With increasing rate of information storage on Internet, the number of documents handled by information retrieval (IR) systems is growing exponentially in time. Indexing huge number of documents and searching among them requires strong machine learning techniques to compute categorization information of documents in an automated manner. Hierarchical EM is one of the machine learning-based text categorization algorithms which has been proved to be efficient and accurate to classify documents for a topic hierarchy. In this work two parallelization techniques, called horizontal and vertical decomposition, for hierarchical EM algorithm were proposed and evaluated with a number of unlabeled data sets. In both cases, the load balance was preserved and the speed up and e±ciency characteristics of the algorithms for large data sets were evaluated.
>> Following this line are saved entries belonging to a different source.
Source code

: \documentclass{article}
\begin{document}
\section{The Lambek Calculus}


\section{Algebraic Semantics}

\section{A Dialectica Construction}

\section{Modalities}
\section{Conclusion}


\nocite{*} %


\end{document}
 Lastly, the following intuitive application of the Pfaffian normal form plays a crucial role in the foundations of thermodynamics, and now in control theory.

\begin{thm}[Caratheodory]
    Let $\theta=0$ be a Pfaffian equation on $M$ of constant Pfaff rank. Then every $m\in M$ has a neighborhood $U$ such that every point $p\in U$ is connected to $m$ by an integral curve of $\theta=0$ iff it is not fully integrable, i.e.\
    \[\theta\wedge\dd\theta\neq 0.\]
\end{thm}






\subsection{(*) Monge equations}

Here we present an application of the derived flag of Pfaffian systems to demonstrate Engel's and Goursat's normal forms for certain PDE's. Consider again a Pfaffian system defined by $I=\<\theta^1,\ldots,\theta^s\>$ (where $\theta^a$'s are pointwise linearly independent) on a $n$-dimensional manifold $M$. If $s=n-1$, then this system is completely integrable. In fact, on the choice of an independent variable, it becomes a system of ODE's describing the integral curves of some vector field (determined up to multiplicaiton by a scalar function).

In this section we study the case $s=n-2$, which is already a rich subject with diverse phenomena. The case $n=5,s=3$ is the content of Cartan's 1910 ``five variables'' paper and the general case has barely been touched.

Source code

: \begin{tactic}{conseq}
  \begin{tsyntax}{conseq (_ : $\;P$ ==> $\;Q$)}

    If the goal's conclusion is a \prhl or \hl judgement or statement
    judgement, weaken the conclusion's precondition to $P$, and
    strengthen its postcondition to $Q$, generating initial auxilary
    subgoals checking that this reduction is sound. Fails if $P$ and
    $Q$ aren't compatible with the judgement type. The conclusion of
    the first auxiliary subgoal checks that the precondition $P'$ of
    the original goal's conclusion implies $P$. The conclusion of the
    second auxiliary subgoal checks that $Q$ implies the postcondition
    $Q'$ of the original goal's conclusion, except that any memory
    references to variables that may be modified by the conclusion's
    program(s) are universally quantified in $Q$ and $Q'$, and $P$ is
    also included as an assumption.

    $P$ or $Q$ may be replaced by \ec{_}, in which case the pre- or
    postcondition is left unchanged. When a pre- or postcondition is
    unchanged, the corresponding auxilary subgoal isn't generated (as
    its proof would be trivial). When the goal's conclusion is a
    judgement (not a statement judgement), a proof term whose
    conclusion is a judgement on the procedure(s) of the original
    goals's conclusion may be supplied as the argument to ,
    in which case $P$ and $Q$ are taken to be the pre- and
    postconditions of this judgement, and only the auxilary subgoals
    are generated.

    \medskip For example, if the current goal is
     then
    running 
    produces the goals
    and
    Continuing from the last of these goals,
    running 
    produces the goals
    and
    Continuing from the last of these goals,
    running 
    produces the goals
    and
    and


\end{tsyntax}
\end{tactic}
The work can give intuition on how a tree based algorithm can be decomposed into tasks for parallel implementations.

Modeling Workload Breakdown Properties of The MPEG-2 Decoder Application with Hidden Markov Processes

Dynamic power management (DPM) is a design methodology for dynamically configuring systems to provide service constraints with a minimum load on components, and thus minimum power consumption. Stochastic techniques, in the context of DPM, treat dynamic power management as an optimization problem under uncertainty, using random processes to model the probabilistic behavior of the system. In this work, we derived Hidden Markov Models (HMMs) for the workload characterization of some specific tasks in the MPEG-2 decoder application. Our work reveals how a state-based stochastic model can exploit the probabilistic execution time of the tasks in an application that affects the load on the processor, and thus the power consumption during a period. We analyzed the HMMs produced by evaluating the predicted state sequences using the Viterbi algorithm, given some real executions of the decoder on different MPEG-2 video files, by assessing how close the workload behaviors of the predicted states were to the observed real values.